Het opnieuw indelen van de doeken of het spelen met de huid van het schilderij gebeurt ook bij Cas van Deurssen. Vanuit allerlei materialen en houtsoorten ontstaan zijn grote doeken. Er lijkt een grote noodzaak in het werk te zitten, door de snelheid van de lijnen en de radicale beslissingen zoals een snee in één van de doeken. Met rake en dikke streken steken de abstracte delen af tegen de details met stalen pinnen of zelfs kleurrijke speltjes. Het werk toont een duidelijk volgbaar onderzoek naar evenwicht en vorm in compositie.
Naast het werk van Van Deurssen klinken de zachte klanken van Eva Oomen. Oomen toont een totaalervaring waar je via de harmonische klanken naar haar binnenwereld op het schildersdoek geleid wordt. Het zachte en grote van de akkoorden zit ook in de verf en de streken. De muziek neemt je mee naar een haast sublieme ervaring op het doek en leidt tegelijkertijd af omdat er ook videobeelden bij de muziek getoond worden. Het canvas toont een duidelijke verbondenheid tussen mens en natuur. Boven en onder het schilderij zijn getekende hoofden op kleine canvassen te zien, als suggesties voor de hoofdpersoon in het schilderij. Als de muziek weer aanzwelt vraagt de video weer de aandacht op.
Op het eind van de hal, tegen mijn atelier aan, is het werk van Attila Buonsenso te zien. Buonsenso zet vormen en cijfers naast elkaar op een ruw geschilderde achtergrond. Door het gebruik van verschillende mediums, ondergronden en het gebaar van de verf speelt zijn werk met het idee van ruimte in het schilderen. De lijnen of vormen lijken voor of achter elkaar op te doemen. Het werk blijft vooral vragen stellen. Het bevraagt hedendaagse tekens en het gebruik hiervan in het publieke domein. En zeker ook de handeling van het schilderen zelf door de ferme en afwisselende streken.
Django van Ardenne toont het videowerk Masker (2020) in de kelder van het HEM. De underground ligt in het midden van de lange gang van het pand onder de grond. Het is er duister en de geluiden van het krakende metaal van Werner van der Zwam klinken nog op de achtergrond. De video toont suggestieve beelden van een natuurgebied en waterdruppels die naar beneden vallen. Het beeld wordt ondersteund door een vrouwenstem. Het lijkt alsof een persoonlijke herinnering met de kijker gedeeld wordt, maar door de ondertonen in de muziek en de donkere beelden wordt steeds meer een dreiging duidelijk. Een dreiging die later ook in taal naar voren komt. De beelden tonen natuurverschijnselen, hard doorbroken door laserlicht en stroboscopen. Midden in de gang is het een intieme ervaring tussen de 175 presentaties.

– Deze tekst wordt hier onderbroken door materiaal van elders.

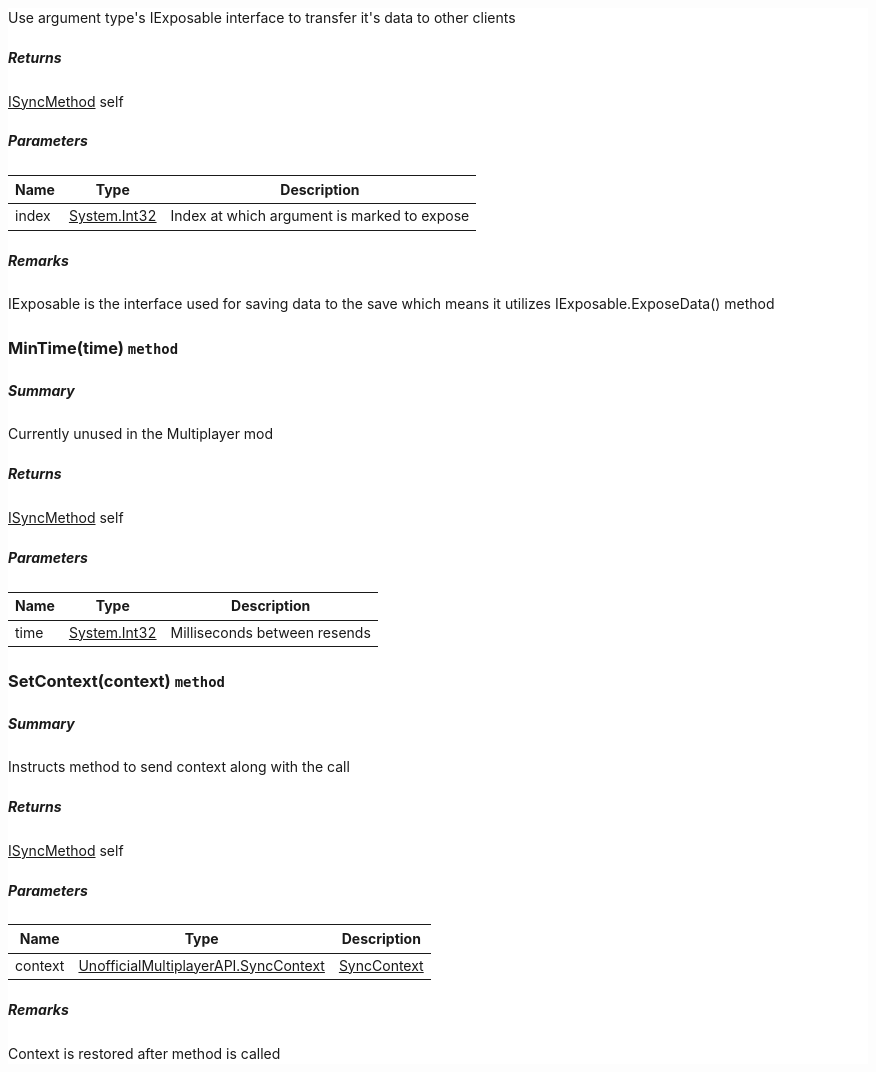 Use argument type's IExposable interface to transfer it's data to other clients

##### Returns

[ISyncMethod](#T-UnofficialMultiplayerAPI-ISyncMethod 'UnofficialMultiplayerAPI.ISyncMethod') self

##### Parameters

| Name | Type | Description |
| ---- | ---- | ----------- |
| index | [System.Int32](http://msdn.microsoft.com/query/dev14.query?appId=Dev14IDEF1&l=EN-US&k=k:System.Int32 'System.Int32') | Index at which argument is marked to expose |

##### Remarks

IExposable is the interface used for saving data to the save which means it utilizes IExposable.ExposeData() method

<a name='M-UnofficialMultiplayerAPI-ISyncMethod-MinTime-System-Int32-'></a>
### MinTime(time) `method`

##### Summary

Currently unused in the Multiplayer mod

##### Returns

[ISyncMethod](#T-UnofficialMultiplayerAPI-ISyncMethod 'UnofficialMultiplayerAPI.ISyncMethod') self

##### Parameters

| Name | Type | Description |
| ---- | ---- | ----------- |
| time | [System.Int32](http://msdn.microsoft.com/query/dev14.query?appId=Dev14IDEF1&l=EN-US&k=k:System.Int32 'System.Int32') | Milliseconds between resends |

<a name='M-UnofficialMultiplayerAPI-ISyncMethod-SetContext-UnofficialMultiplayerAPI-SyncContext-'></a>
### SetContext(context) `method`

##### Summary

Instructs method to send context along with the call

##### Returns

[ISyncMethod](#T-UnofficialMultiplayerAPI-ISyncMethod 'UnofficialMultiplayerAPI.ISyncMethod') self

##### Parameters

| Name | Type | Description |
| ---- | ---- | ----------- |
| context | [UnofficialMultiplayerAPI.SyncContext](#T-UnofficialMultiplayerAPI-SyncContext 'UnofficialMultiplayerAPI.SyncContext') | [SyncContext](#T-UnofficialMultiplayerAPI-SyncContext 'UnofficialMultiplayerAPI.SyncContext') |

##### Remarks

Context is restored after method is called
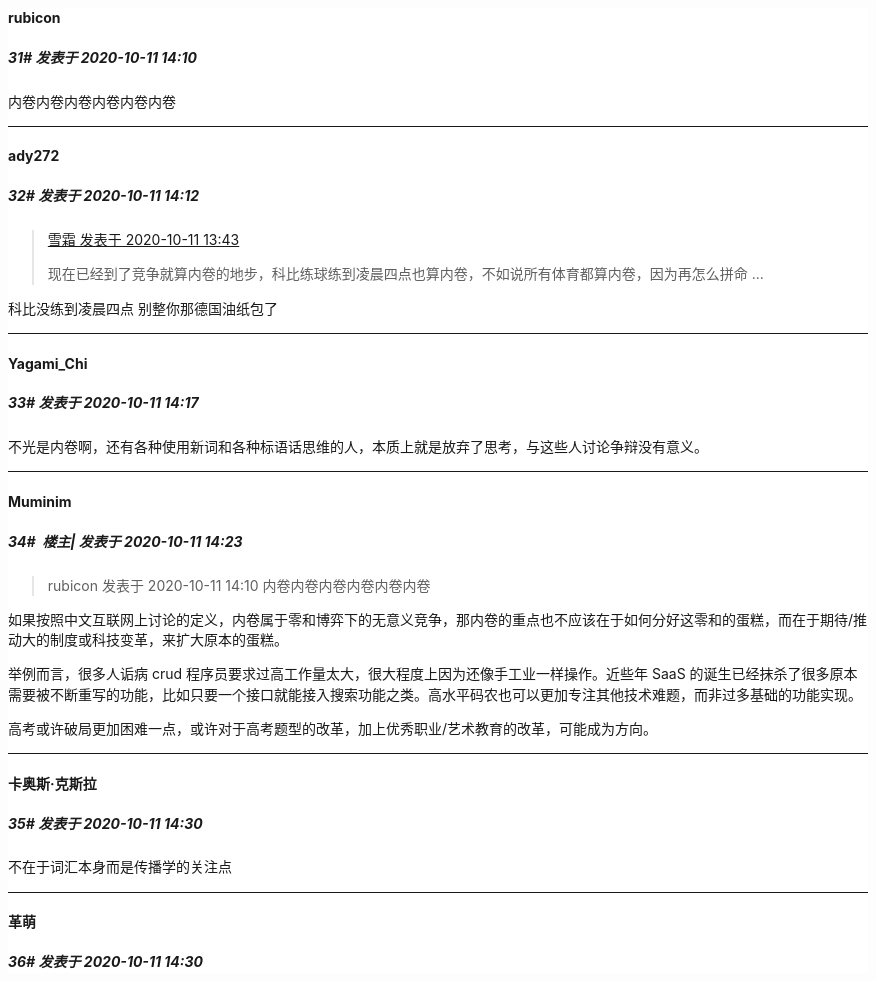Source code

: ####  rubicon  
##### 31#       发表于 2020-10-11 14:10


内卷内卷内卷内卷内卷内卷


-----

####  ady272  
##### 32#       发表于 2020-10-11 14:12


<blockquote><a href="httphttps://bbs.saraba1st.com/2b/forum.php?mod=redirect&amp;goto=findpost&amp;pid=49018291&amp;ptid=1964547" target="_blank">雪霜 发表于 2020-10-11 13:43</a>

现在已经到了竞争就算内卷的地步，科比练球练到凌晨四点也算内卷，不如说所有体育都算内卷，因为再怎么拼命 ...</blockquote>
科比没练到凌晨四点 别整你那德国油纸包了


-----

####  Yagami_Chi  
##### 33#       发表于 2020-10-11 14:17


不光是内卷啊，还有各种使用新词和各种标语话思维的人，本质上就是放弃了思考，与这些人讨论争辩没有意义。


-----

####  Muminim  
##### 34#         楼主| 发表于 2020-10-11 14:23


<blockquote>rubicon 发表于 2020-10-11 14:10
内卷内卷内卷内卷内卷内卷</blockquote>
如果按照中文互联网上讨论的定义，内卷属于零和博弈下的无意义竞争，那内卷的重点也不应该在于如何分好这零和的蛋糕，而在于期待/推动大的制度或科技变革，来扩大原本的蛋糕。


举例而言，很多人诟病 crud 程序员要求过高工作量太大，很大程度上因为还像手工业一样操作。近些年 SaaS 的诞生已经抹杀了很多原本需要被不断重写的功能，比如只要一个接口就能接入搜索功能之类。高水平码农也可以更加专注其他技术难题，而非过多基础的功能实现。


高考或许破局更加困难一点，或许对于高考题型的改革，加上优秀职业/艺术教育的改革，可能成为方向。


-----

####  卡奥斯·克斯拉  
##### 35#       发表于 2020-10-11 14:30


不在于词汇本身而是传播学的关注点


-----

####  革萌  
##### 36#       发表于 2020-10-11 14:30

Bovenstaande kunstwerken zijn enkel een greep uit deze megatentoonstelling. De veelheid buitelt over je heen en dan is er gelukkig altijd het water dat me aanstaart via de vele ramen van het HEM. Het water zoals het altijd is. Ook als het schilderij waar ik mee bezig ben nog alle kanten op kan gaan of juist net naar de hemel of de hel is gebracht. De stromende rivier geeft rust aan deze eclectische samenstelling van energieke werken.